#### TASK INSTRUCTIONS
Search the material below for the string "size" and extract each line that has it.

#### PROVIDED RECORDS

%%

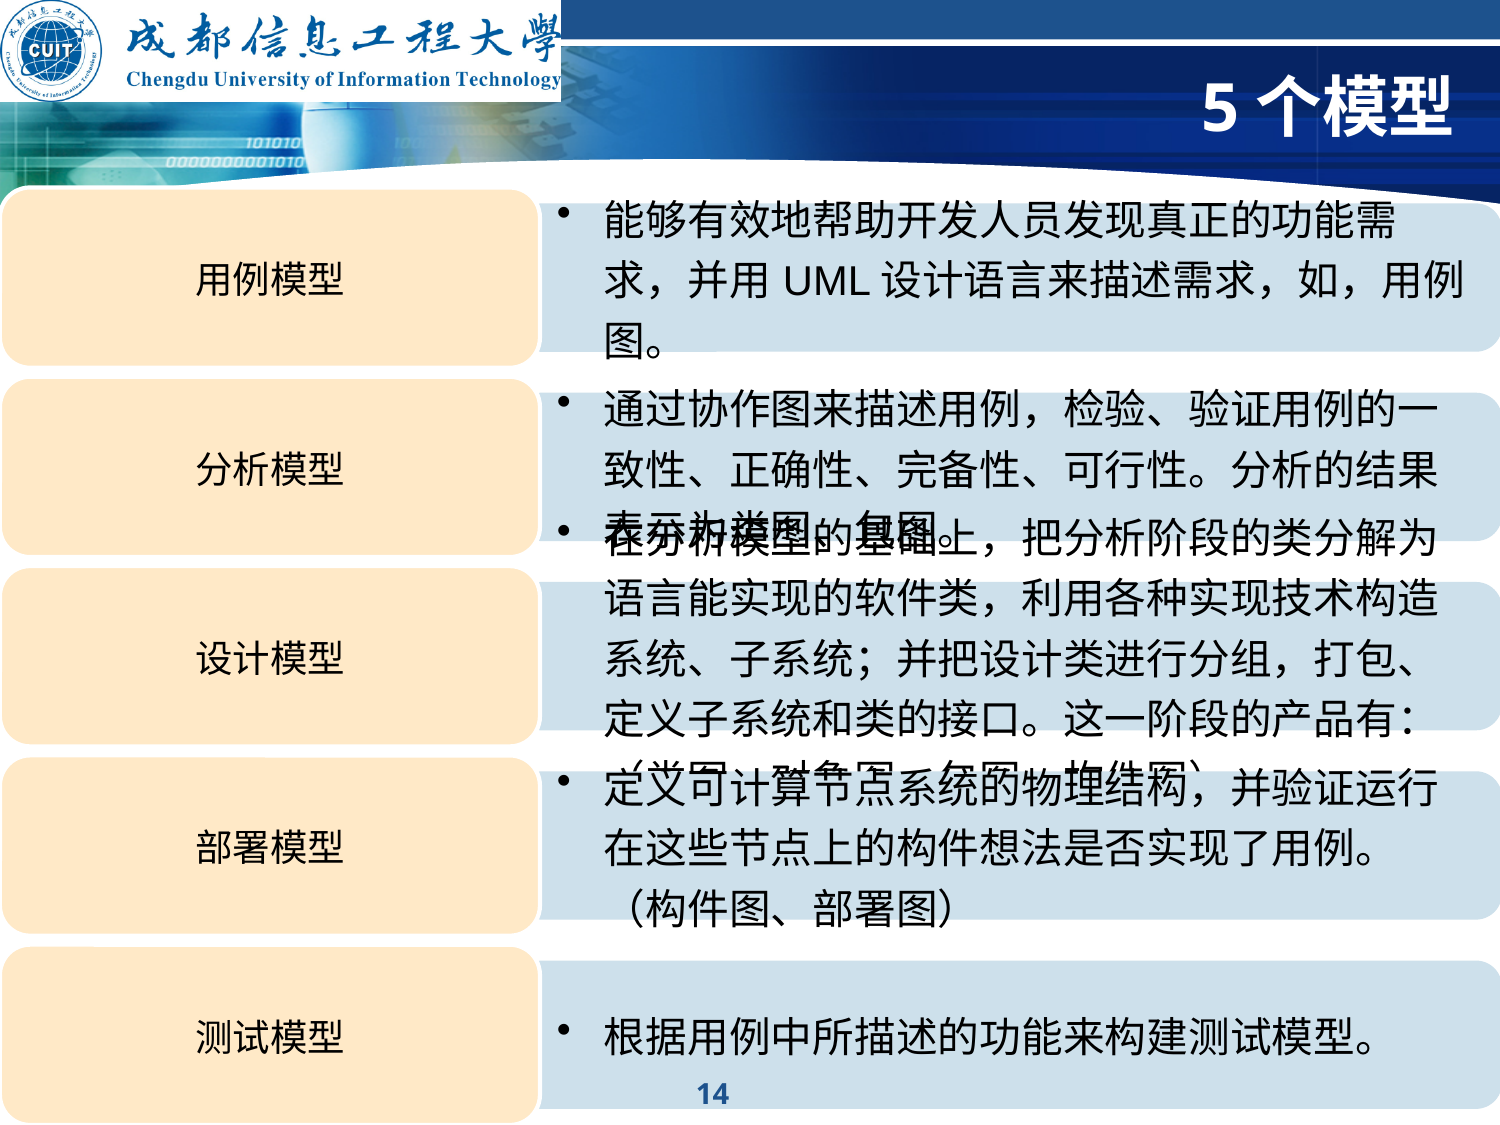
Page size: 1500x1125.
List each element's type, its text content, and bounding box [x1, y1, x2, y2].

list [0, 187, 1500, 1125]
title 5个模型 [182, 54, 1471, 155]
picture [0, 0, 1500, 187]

%%
%%

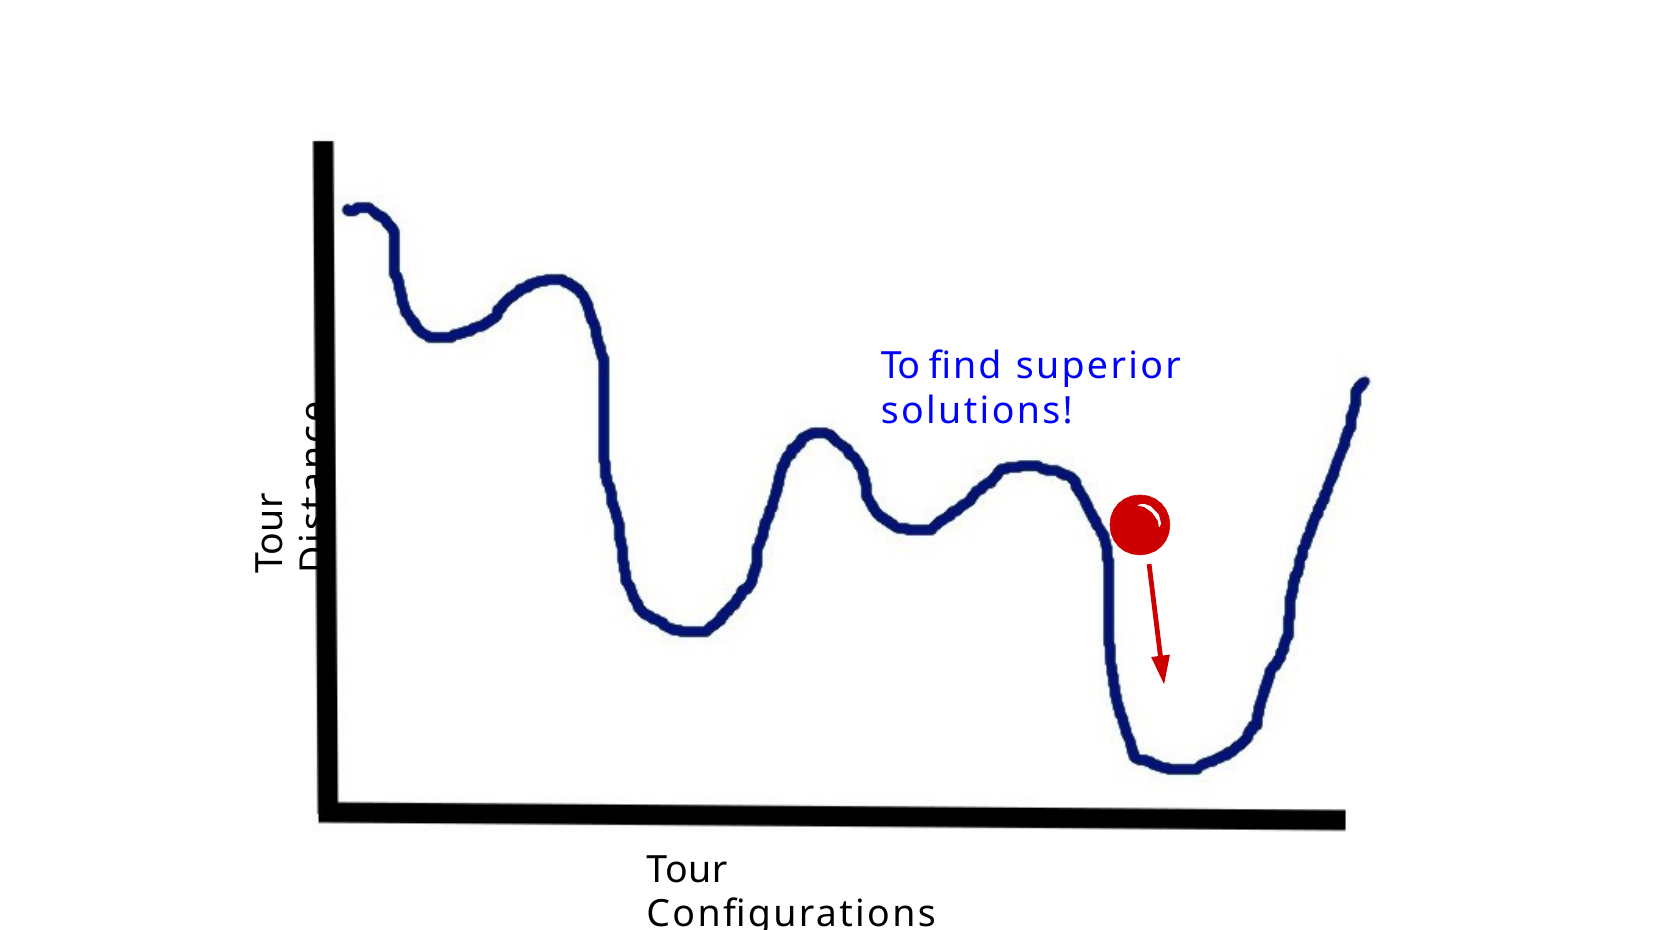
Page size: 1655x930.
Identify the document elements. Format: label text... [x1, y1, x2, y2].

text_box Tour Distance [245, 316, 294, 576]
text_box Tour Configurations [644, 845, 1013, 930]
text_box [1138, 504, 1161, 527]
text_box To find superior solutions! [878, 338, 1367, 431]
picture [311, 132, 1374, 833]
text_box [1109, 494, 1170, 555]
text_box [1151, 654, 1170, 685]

%%

#### WRITTEN SOLUTION
Page size: 1500x1125.
Page size: 1655x930.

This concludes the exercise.